Vu sous cet angle, on comprend alors mieux la différence de résultats entre Alpadir et Bacloville (dont la dose maximale était, elle, fixée à 300mg/jour). Moins un problème d’efficacité de la molécule que de définitions de protocoles expérimentaux. « L’étude Alpadir est ancienne, raconte le docteur Benjamin Rolland, addictologue au CHRU de Lille. Elle a été initié en 2009. Conçue au départ sur la dose maximale de 90mg, elle a subi plusieurs réaménagements pour atteindre finalement les 180mg. Mais si le protocole était réécrit aujourd’hui, nulle doute que la dose maximale serait encore supérieure à ce palier. » « C’est bien simple, poursuit Pascal Gache, médecin addictologue à Genève, nous disposons à l’heure actuelle de quatre études de grande ampleur. Deux sont négatives et ont été pratiquées à faibles doses. Les deux autres, positives, sont à hautes doses… » Premier prescripteur historique de la molécule, Pascal Gache a depuis des années vu passer près de 500 patients dans son cabinet. Ses résultats se rapprochent de ceux de l’autre étude française Bacloville. « 1/4 des patients arrêtent parce qu’ils ne supportent pas les effets indésirables. Sur les 75% restants, les 2/3 sortent de l’alcool. Soit un score global de 50% de réussite. »

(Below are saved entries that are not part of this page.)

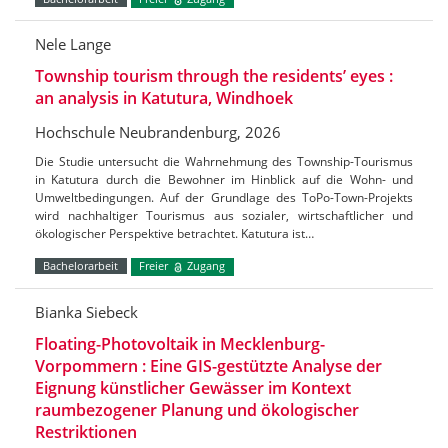
Nele Lange
Township tourism through the residents’ eyes :
an analysis in Katutura, Windhoek
Hochschule Neubrandenburg, 2026
Die Studie untersucht die Wahrnehmung des Township-Tourismus
in Katutura durch die Bewohner im Hinblick auf die Wohn- und
Umweltbedingungen. Auf der Grundlage des ToPo-Town-Projekts
wird nachhaltiger Tourismus aus sozialer, wirtschaftlicher und
ökologischer Perspektive betrachtet. Katutura ist…
Bachelorarbeit
Freier
Zugang
Bianka Siebeck
Floating-Photovoltaik in Mecklenburg-
Vorpommern : Eine GIS-gestützte Analyse der
Eignung künstlicher Gewässer im Kontext
raumbezogener Planung und ökologischer
Restriktionen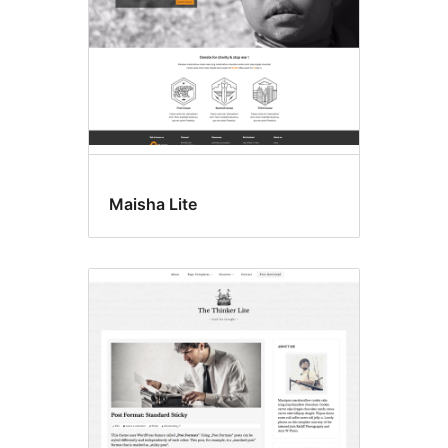
Maisha Lite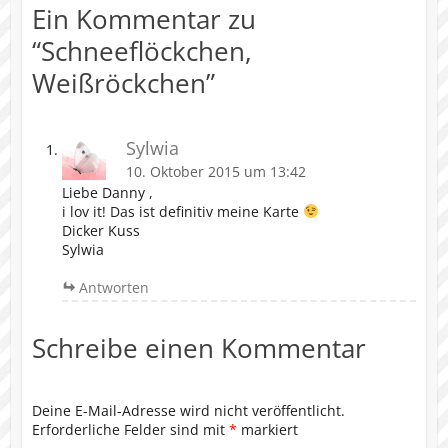
Ein Kommentar zu
“
Schneeflöckchen,
Weißröckchen
”
Sylwia
10. Oktober 2015 um 13:42
Liebe Danny ,
i lov it! Das ist definitiv meine Karte
Dicker Kuss
Sylwia
Antworten
Schreibe einen Kommentar
Deine E-Mail-Adresse wird nicht veröffentlicht.
Erforderliche Felder sind mit
*
markiert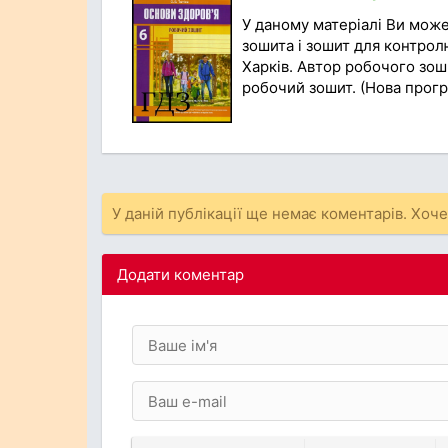
У даному матеріалі Ви мож
зошита і зошит для контролю
Харків. Автор робочого зоши
робочий зошит. (Нова програ
У даній публікації ще немає коментарів. Хоч
Додати коментар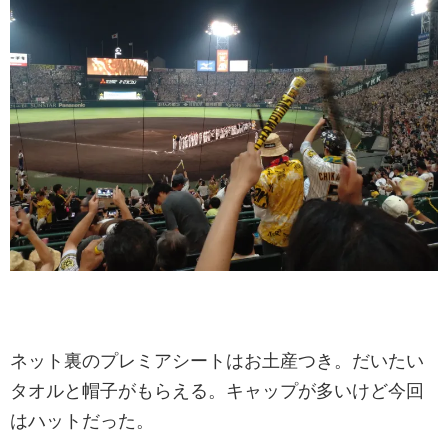
ネット裏のプレミアシートはお土産つき。だいたい
タオルと帽子がもらえる。キャップが多いけど今回
はハットだった。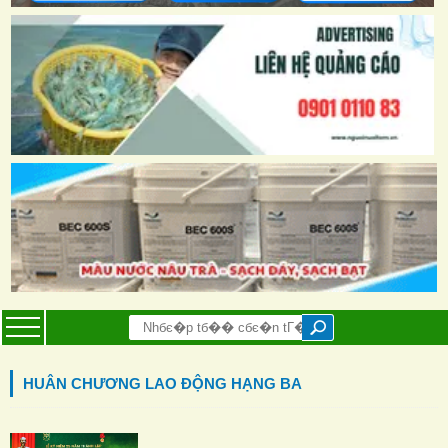
HUÂN CHƯƠNG LAO ĐỘNG HẠNG BA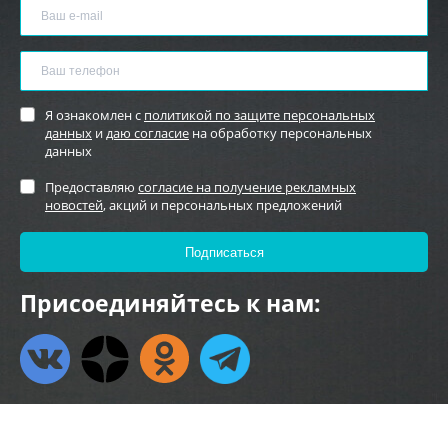
Я ознакомлен с
политикой по защите персональных
данных
и
даю согласие
на обработку персональных
данных
Предоставляю
согласие на получение рекламных
новостей
, акций и персональных предложений
Присоединяйтесь к нам: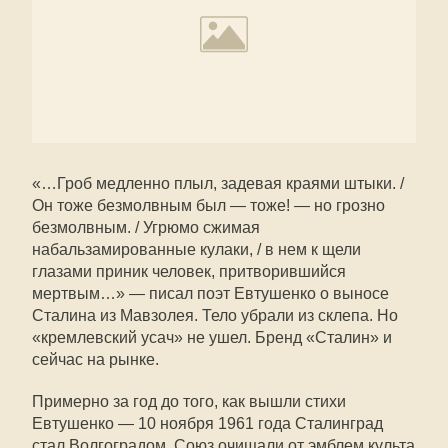
«…Гроб медленно плыл, задевая краями штыки. /
Он тоже безмолвным был — тоже! — но грозно
безмолвным. / Угрюмо сжимая
набальзамированные кулаки, / в нем к щели
глазами приник человек, притворившийся
мертвым…» — писал поэт Евтушенко о выносе
Сталина из Мавзолея. Тело убрали из склепа. Но
«кремлевский усач» не ушел. Бренд «Сталин» и
сейчас на рынке.
Примерно за год до того, как вышли стихи
Евтушенко — 10 ноября 1961 года Сталинград
стал Волгоградом. Союз очищали от эмблем культа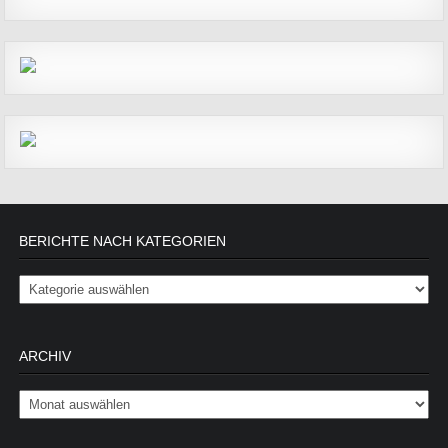
BERICHTE NACH KATEGORIEN
Berichte nach Kategorien
ARCHIV
Archiv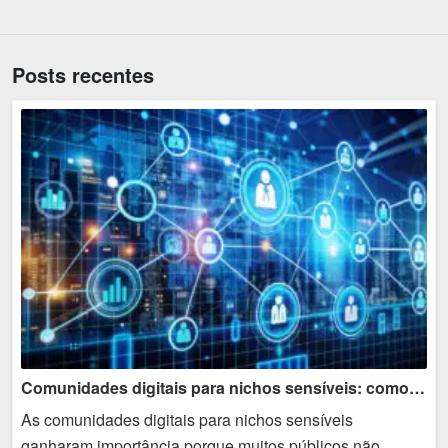
Posts recentes
Comunidades digitais para nichos sensíveis: como comunicar sem invadir
As comunidades digitais para nichos sensíveis
ganharam importância porque muitos públicos não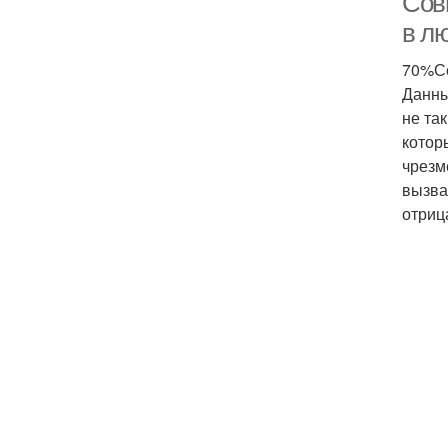
Сов
в л
70%Со
Данны
не та
котор
чрезм
вызва
отриц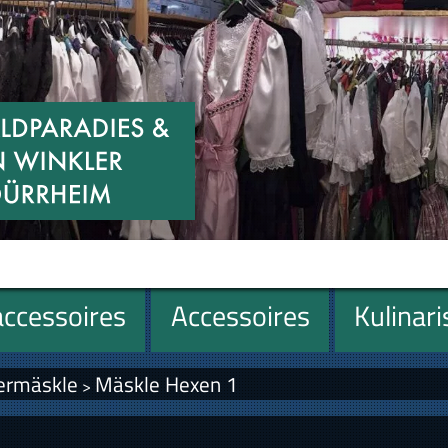
ccessoires
Accessoires
Kulinar
ermäskle
Mäskle Hexen 1
>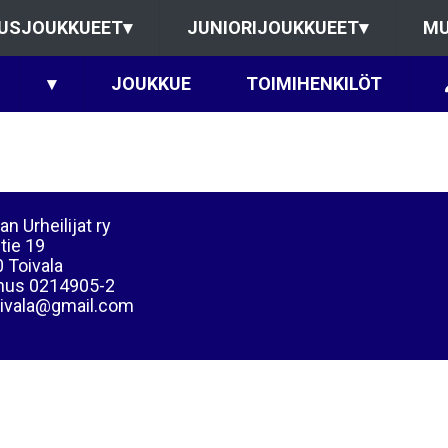
USJOUKKUEET
▾
JUNIORIJOUKKUEET
▾
MU
▾
JOUKKUE
TOIMIHENKILÖT
an Urheilijat ry
tie 19
 Toivala
nus 0214905-2
oivala@gmail.com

Avant la fin de l’année, une étude menée par l’Assurance-maladie sur les effets indésirables du baclofène à haute doses devrait sortir. Effets indésirables également scrutés par l’équipe de Bacloville et qui feront bientôt l’objet d’une nouvelle publication. Ces deux résultats devraient aboutir à une nouvelle demande d’AMM (autorisation de mise sur le marché) déposée par le laboratoire Ethypharm dans le traitement de l’alcool. Pour enfin disposer d’un médicament efficace dans le traitement d’une maladie qui fait près de 50.000 morts par an.